Melasis fermini
- Conservation status: Vulnerable (IUCN 3.1)

Scientific classification
- Kingdom: Animalia
- Phylum: Arthropoda
- Class: Insecta
- Order: Coleoptera
- Suborder: Polyphaga
- Infraorder: Elateriformia
- Family: Eucnemidae
- Genus: Melasis
- Species: M. fermini
- Binomial name: Melasis fermini Sanchez-Ruiz & de la Rosa (2003)

= Melasis fermini =

- Authority: Sanchez-Ruiz & de la Rosa (2003)
- Conservation status: VU

Species of beetle

Melasis fermini is a rare species of soldier beetles native to a small area of Spain. It has only been found in three locations in Guadalajara, Caceres, and Ciudad Real, and its estimated range is less than twelve square kilometers. The species was named in honor of the late Fermín Martín Piera, a Spanish biologist and taxonomist who specialized in the study of dung beetles.

== Description ==

=== Male ===
Males of the species are small, measuring 4-4.4 mm long by 1.1-1.2 mm wide. They are mostly parallel for almost their entire length. They have dark ventral regions of a slightly lighter color than the pronotum. The body is covered in fine, short hairs of a golden color.

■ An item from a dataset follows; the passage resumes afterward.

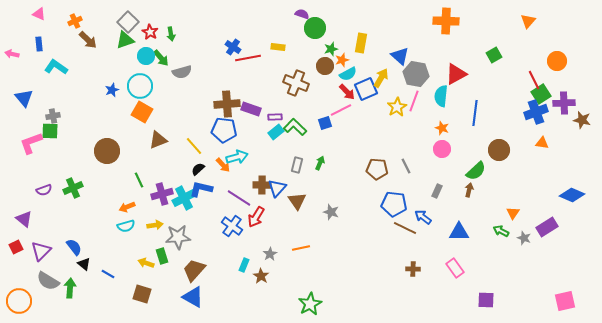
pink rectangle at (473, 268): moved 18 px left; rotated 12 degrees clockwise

Their head is black and the pronotum is black or dark brown with hints of red. The vertical head is deeply embedded in the pronotum. The pronotum is wider than it is long, and it is widest at the front third. A line runs longitudinally down the pronotum, and there are divergent acute angles near the rear of the pronotum in front of which it is sinuate (wavy with notches and lobes). There is a uniform dotted texture to the pronotum which is superficial and umbilicated, giving the pronotum a rough appearance. The front edge of the pronotum rises in a thornlike manner.

Their elytra are much lighter color than the pronotum, of an orange-reddish color akin to chestnut. They have small marked grooves along their surface, though these do not form a clear line from one end to the other. Rather, they are present from the center region of the elytra to the apex. In some cases, these grooves join or separate. Between these grooves the elytra is almost flat, with only a very slightly rough appearance. The antennae and legs are of a color similar to the elytra. The legs are very flat, and their femurs have a lateral line cup.

=== Female ===
The females of the species are similar in appearance to the males, but are slightly larger. They measure 5-5.3 mm long by 1.3-1.4 mm. There are also small differences in the shape of their antennae and pronata.

=== Similar species ===
Melasis fermini is most closely related in morphology to M. buprestoides, but can be told apart by a few key differences. Its antenna have the fewest pectinate projections of any in the genus and it is the smallest species in the genus. Additionally, its aedeagus is of a different form and color, that being an orange-brown or reddish-tan.

== Distribution and habitat ==
Melasis fermini is one of two species of the genus Melasis to be present on the European continent, along with M. buprestoides. It is presumed to have a discontinuous and scattered distribution within a relatively small area of Spain.'

In general, the species lives on dead wood of deciduous trees which have been decomposing for several years in areas of high humidity and protection from the elements (especially direct sunlight).' It can be found at elevations of 700-1500 m above sea level. The type specimen of the species was collected inside a beech trunk on the ground in an area with moist and shady soil, such that the wood was extremely decomposed. M. fermini has also been collected from the bottom of a standing alder trunk which had been dead for roughly two years.'

Collected Specimens of M. fermini
| Specimen | Locality | Collector | Date of Collection | Current location |
|---|---|---|---|---|
| Holotype | Cantalojas, Guadalajara | Juan J. de la Rosa | 23 June 1996 | National Museum of Natural Sciences |
| Paratype 1 | Villar del Pedroso, Caceres | Juan J. de la Rosa | 16 May 2002 | Collection of Juan J. de la Rosa |
| Paratype 2 | Villar del Pedroso, Caceres | Juan J. de la Rosa | 16 May 2002 | National Museum of Natural Sciences |

== Ecology ==
The diet of Melasis fermini is not fully understood. While they live on dead wood, their jaws are shaped such that a type of liquid feeding is most likely. This makes the prospect of predation unlikely, since the jaws are not opposed. It is therefore postulated that the wood they eat is decomposed externally and then consumed in liquid form. Only very specific types of wood would allow for this kind of diet, making the species especially vulnerable.'

The species was assessed by the IUCN Red List on 3 December 2015 and listed as Vulnerable to extinction. The IUCN noted a trend of decline in the quality and area of the species' habitat. Specifically, it is threatened by the continued logging of its habitat and forest management techniques that remove the dead wood on which they live. The species is currently under no protections, and does not have any habitat areas which are protected from development or destruction.